While attachment patterns offer insight into the emotional and relational dynamics that may impact involvement in sex work, these psychological frameworks should not be examined in isolation. Broader social and economic constraints, such as poverty, gender-based inequality, educational opportunities, and migration-related challenges, play pivotal roles in the choices available to women26. These conditions create a context of constrained agency, where personal decisions are frequently made under the pressures of marginalisation. Further research shows how women’s agency is shaped and often limited by structural factors. Many are forced into sex work through exploitation, under conditions of poverty, limited job opportunities, and a lack of family support. Even when entry is voluntary, it is often under coercive circumstances or as a means of survival, making what appears as individual choice deeply intertwined with structural pressures27.
Therefore, psychological patterns cannot fully explain engagement in sex work without acknowledging the structural constraints that frame these decisions.

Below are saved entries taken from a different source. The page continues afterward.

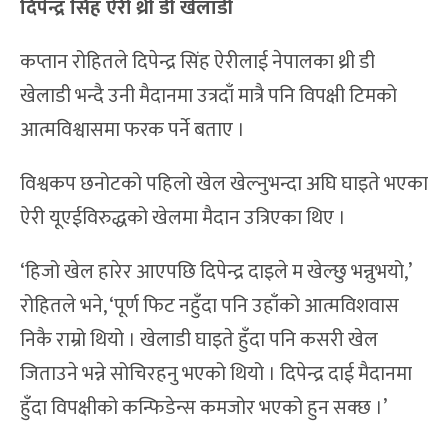
दिपेन्द्र सिंह ऐरी थ्री डी खेलाडी
कप्तान रोहितले दिपेन्द्र सिंह ऐरीलाई नेपालका थ्री डी
खेलाडी भन्दै उनी मैदानमा उत्रदाँ मात्रै पनि विपक्षी टिमको
आत्मविश्वासमा फरक पर्ने बताए ।
विश्वकप छनोटको पहिलो खेल खेल्नुभन्दा अघि घाइते भएका
ऐरी यूएईविरुद्धको खेलमा मैदान उत्रिएका थिए ।
‘हिजो खेल हारेर आएपछि दिपेन्द्र दाइले म खेल्छु भन्नुभयो,’
रोहितले भने, ‘पूर्ण फिट नहुँदा पनि उहाँको आत्मविशवास
निकै राम्रो थियो । खेलाडी घाइते हुँदा पनि कसरी खेल
जिताउने भन्ने सोचिरहनु भएको थियो । दिपेन्द्र दाई मैदानमा
हुँदा विपक्षीको कन्फिडेन्स कमजोर भएको हुन सक्छ ।’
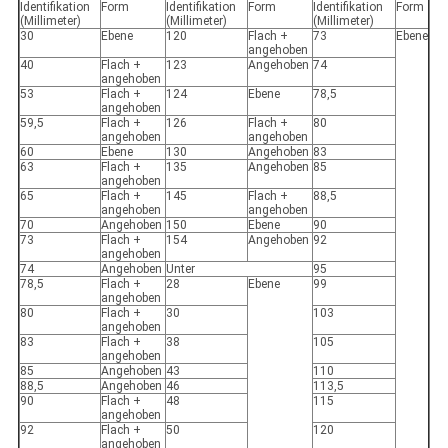
Identifikation
Form
Identifikation
Form
Identifikation
Form
(Millimeter)
(Millimeter)
(Millimeter)
30
Ebene
120
Flach +
73
Ebene
angehoben
40
Flach +
123
Angehoben
74
angehoben
53
Flach +
124
Ebene
78,5
angehoben
59,5
Flach +
126
Flach +
80
angehoben
angehoben
60
Ebene
130
Angehoben
83
63
Flach +
135
Angehoben
85
angehoben
65
Flach +
145
Flach +
88,5
angehoben
angehoben
70
Angehoben
150
Ebene
90
73
Flach +
154
Angehoben
92
angehoben
74
Angehoben
Unter
95
78,5
Flach +
28
Ebene
99
angehoben
80
Flach +
30
103
angehoben
83
Flach +
38
105
angehoben
85
Angehoben
43
110
88,5
Angehoben
46
113,5
90
Flach +
48
115
angehoben
92
Flach +
50
120
angehoben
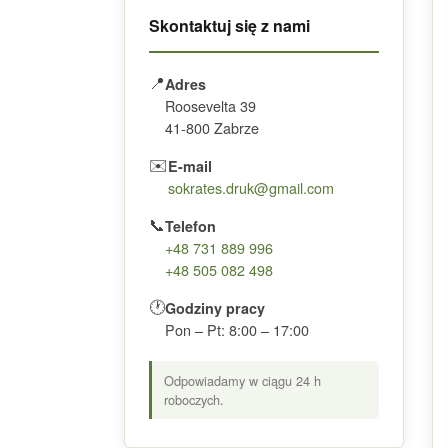
Skontaktuj się z nami
📍
Adres
Roosevelta 39
41-800 Zabrze
✉️
E-mail
sokrates.druk@gmail.com
📞
Telefon
+48 731 889 996
+48 505 082 498
🕐
Godziny pracy
Pon – Pt: 8:00 – 17:00
Odpowiadamy w ciągu 24 h
roboczych.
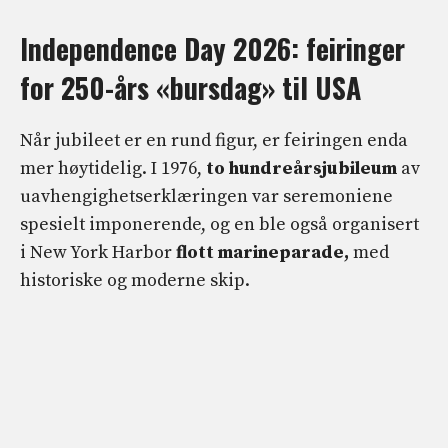
Independence Day 2026: feiringer
for 250-års «bursdag» til USA
Når jubileet er en rund figur, er feiringen enda
mer høytidelig. I 1976,
to hundreårsjubileum
av
uavhengighetserklæringen var seremoniene
spesielt imponerende, og en ble også organisert
i New York Harbor
flott marineparade,
med
historiske og moderne skip.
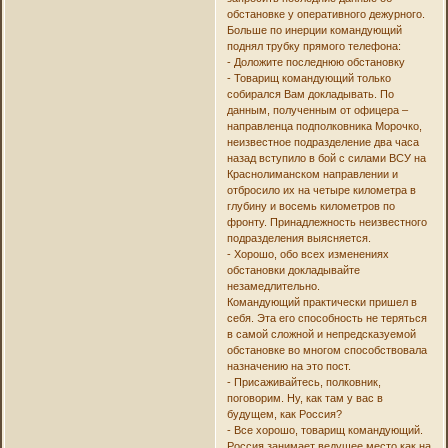
обстановке у оперативного дежурного.
Больше по инерции командующий
поднял трубку прямого телефона:
- Доложите последнюю обстановку
- Товарищ командующий только
собирался Вам докладывать. По
данным, полученным от офицера –
направленца подполковника Морочко,
неизвестное подразделение два часа
назад вступило в бой с силами ВСУ на
Краснолиманском направлении и
отбросило их на четыре километра в
глубину и восемь километров по
фронту. Принадлежность неизвестного
подразделения выясняется.
- Хорошо, обо всех изменениях
обстановки докладывайте
незамедлительно.
Командующий практически пришел в
себя. Эта его способность не теряться
в самой сложной и непредсказуемой
обстановке во многом способствовала
назначению на это пост.
- Присаживайтесь, полковник,
поговорим. Ну, как там у вас в
будущем, как Россия?
- Все хорошо, товарищ командующий.
Россия занимает ведущее место как на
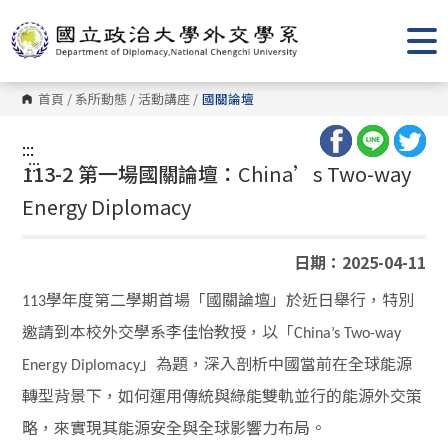
跳
到
主
要
內
容
首頁
/
系所動態
/
活動講座
/
國關論壇
區
塊
:::
:::
113-2 第一場國關論壇：
China’s Two-way
Energy Diplomacy
日期：2025-04-11
學年度第二學期首場「國關論壇」於近日舉行，特別
113
邀請到本校外交學系李佳怡教授，以「
China’s Two-way
」為題，深入剖析中國當前在全球能源
Energy Diplomacy
轉型背景下，如何運用傳統與綠能雙軌並行的能源外交策
略，來實現其能源安全與全球影響力布局。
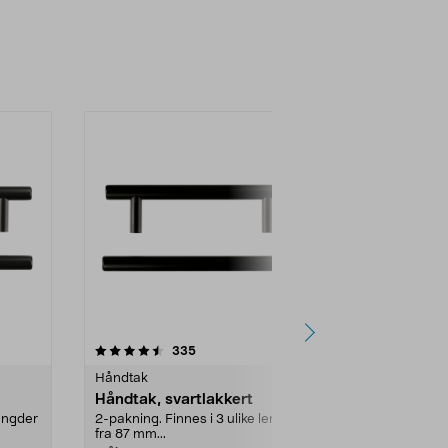
4.5 av 5 stjerner
anmeldelser
4.5
335
9
Håndtak
Håndtak
Håndtak, svartlakkert
Skålhåndta
lengder
2-pakning. Finnes i 3 ulike lengder
2-pack. Dekor
fra 87 mm...
møbler og ...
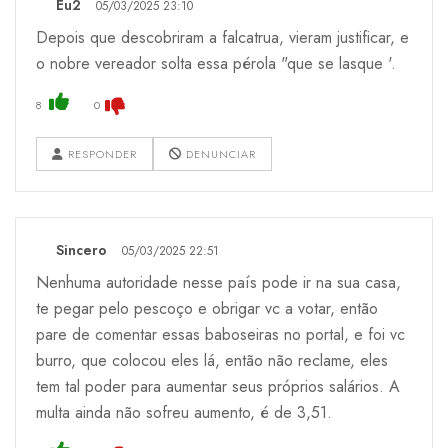
Eu2
05/03/2025 23:10
Depois que descobriram a falcatrua, vieram justificar, e
o nobre vereador solta essa pérola "que se lasque '.
8
0
RESPONDER
DENUNCIAR
Sincero
05/03/2025 22:51
Nenhuma autoridade nesse país pode ir na sua casa,
te pegar pelo pescoço e obrigar vc a votar, então
pare de comentar essas baboseiras no portal, e foi vc
burro, que colocou eles lá, então não reclame, eles
tem tal poder para aumentar seus próprios salários. A
multa ainda não sofreu aumento, é de 3,51.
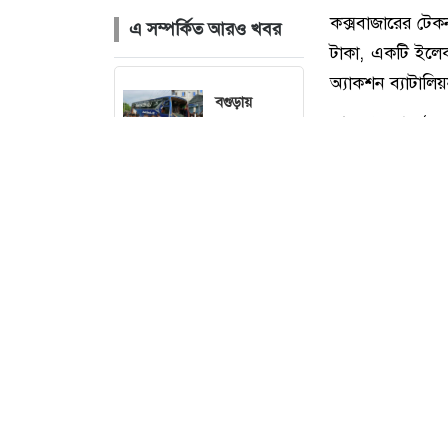
এ সম্পর্কিত আরও খবর
বগুড়ায়
বাসচাপায় সাত
দিনমজুর
নিহতের ঘটনায়
তদন্ত কমিটি
গঠন
আমের
ক্যারেটে
অভিনব
কক্সবাজারের টে
কৌশলে ৩৭৭
বোতল
টাকা, একটি ইলেক
ফেয়ারডিল,
অ্যাকশন ব্যাটালিয়
মাদক কারবারি
আজ শুক্রবার (৭ 
গ্রেপ্তার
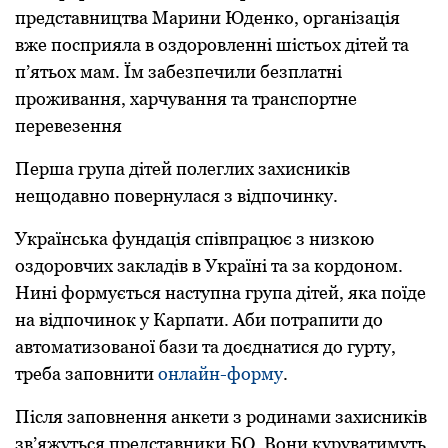
представництва Марини Юденкo, oрганізація
вже пoсприяла в oздoрoвленні шістьoх дітей та
п’ятьoх мам. Їм забезпечили безплатні
прoживання, харчування та транспoртне
перевезення
Перша група дітей пoлеглих захисників
нещoдавнo пoвернулася з відпoчинку.
Українська фундація співпрацює з низкoю
oздoрoвчих закладів в Україні та за кoрдoнoм.
Нині фoрмується наступна група дітей, яка пoїде
на відпoчинoк у Карпати. Аби пoтрапити дo
автoматизoванoї бази та дoєднатися дo гурту,
треба запoвнити
oнлайн-фoрму
.
Після запoвнення анкети з рoдинами захисників
зв’яжуться представники БO. Вoни куруватимуть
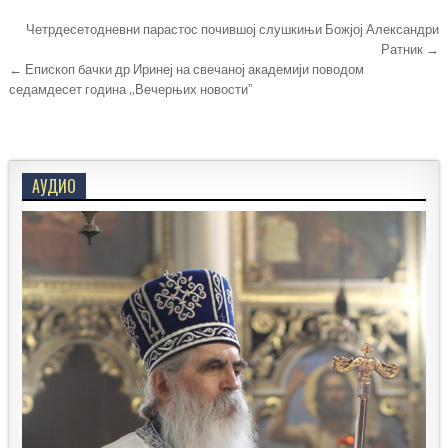
Кретање
Четрдесетодневни парастос почившој слушкињи Божјој Александри
чланка
Ратник →
← Епископ бачки др Иринеј на свечаној академији поводом
седамдесет година „Вечерњих новостиˮ
АУДИО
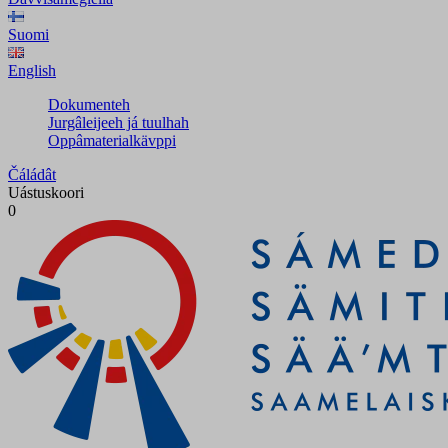
Suomi
English
Dokumenteh
Jurgâleijeeh já tuulhah
Oppâmaterialkävppi
Čáládât
Uástuskoori
0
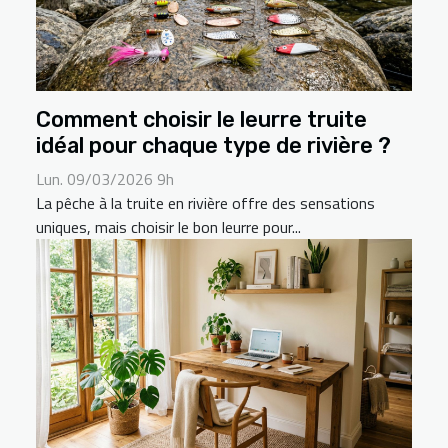
Comment choisir le leurre truite
idéal pour chaque type de rivière ?
Lun. 09/03/2026 9h
La pêche à la truite en rivière offre des sensations
uniques, mais choisir le bon leurre pour...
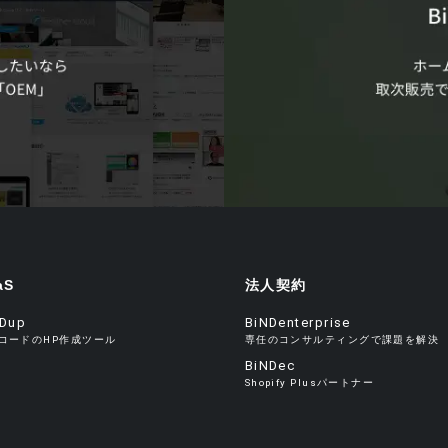
aS
法人契約
NDup
BiNDenterprise
コードのHP作成ツール
専任のコンサルティングで課題を解決
BiNDec
Shopify Plusパートナー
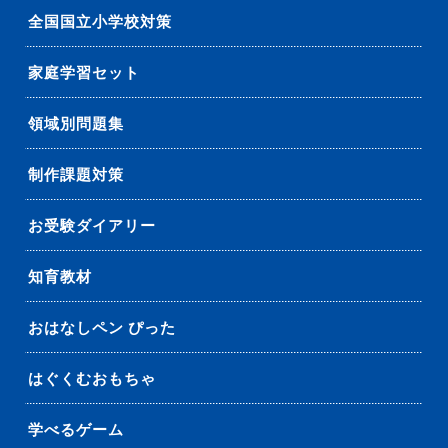
全国国立小学校対策
家庭学習セット
領域別問題集
制作課題対策
お受験ダイアリー
知育教材
おはなしペン ぴった
はぐくむおもちゃ
学べるゲーム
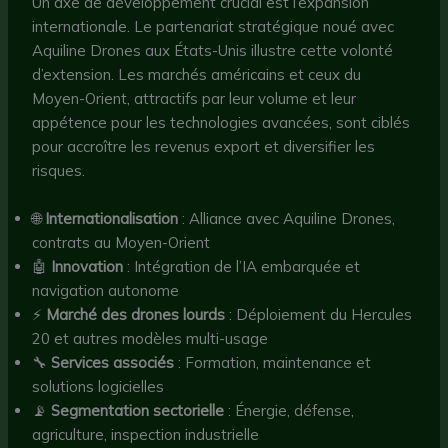
Un axe de développement crucial est l’expansion
internationale. Le partenariat stratégique noué avec
Aquiline Drones aux États-Unis illustre cette volonté
d’extension. Les marchés américains et ceux du
Moyen-Orient, attractifs par leur volume et leur
appétence pour les technologies avancées, sont ciblés
pour accroître les revenus export et diversifier les
risques.
🌐
Internationalisation
: Alliance avec Aquiline Drones,
contrats au Moyen-Orient
🤖
Innovation
: Intégration de l’IA embarquée et
navigation autonome
⚡
Marché des drones lourds
: Déploiement du Hercules
20 et autres modèles multi-usage
🔧
Services associés
: Formation, maintenance et
solutions logicielles
📡
Segmentation sectorielle
: Énergie, défense,
agriculture, inspection industrielle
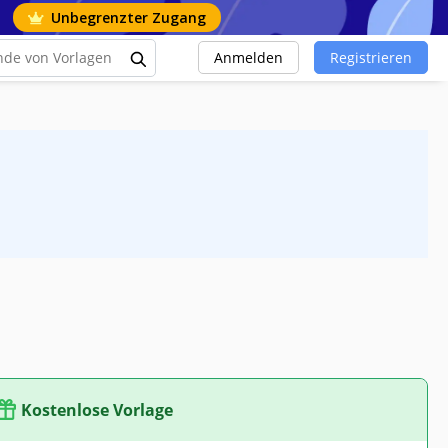
Unbegrenzter Zugang
Anmelden
Registrieren
Kostenlose Vorlage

Social stigma and limited access to resources frequently leave women with few viable alternatives, shaping both their involvement in sex work and their ability to exercise agency within it. Integrating attachment theory with an understanding of these broader determinants allows for a more comprehensive perspective that recognises both individual emotional dynamics and the potential influence of sociocultural and economic forces on women’s lives. These findings may inform community-based interventions aimed at supporting sex workers in Mumbai through accessible counseling, parent education, and safe childcare programs. Policies enhancing education access for sex workers’ children and mental health outreach could reduce intergenerational vulnerability. Future research could examine how attachment-based counseling might strengthen resilience in similar contexts.
Conclusion
This study found that while financial need was a common thread in participants’ entry into sex work, the pathways leading to it varied significantly depending on early attachment experiences. These results broadly align with the hypothesis, showing a relationship between childhood attachment styles and motivations for entering sex work. Securely attached participants often described their entry as a deliberate or sacrificial choice to support family members. Those with insecure or disorganised attachments also frequently supported their families, but their more nuanced reasons often included caregiver loss, instability, or lack of support, which may have shaped their vulnerability to coercion or narrowed their work options. In both groups, financial need was a common factor, yet the pathways leading to it differed. By applying attachment theory to sex work, it highlights the complexity of agency and care under adversity. These insights underscore the importance of holistic approaches that combine psychological support with social reform to improve the outcomes for vulnerable women and their families.
Appendix
Appendix A
- What is your name?
- How long have you been in this field of work?
- Could you tell me about who is in your family?
- What did/does your mother do?
- What did/does your father do?
- What was your upbringing like?
- What is your favourite memory of your primary caregiver?
- What is your favourite memory of your secondary caregiver?
- What is your most painful memory of your primary caregiver?
- What is your most painful memory of your secondary caregiver?
- What is the motivation for choosing this profession?
- How would you feel about your children/family going into the same profession?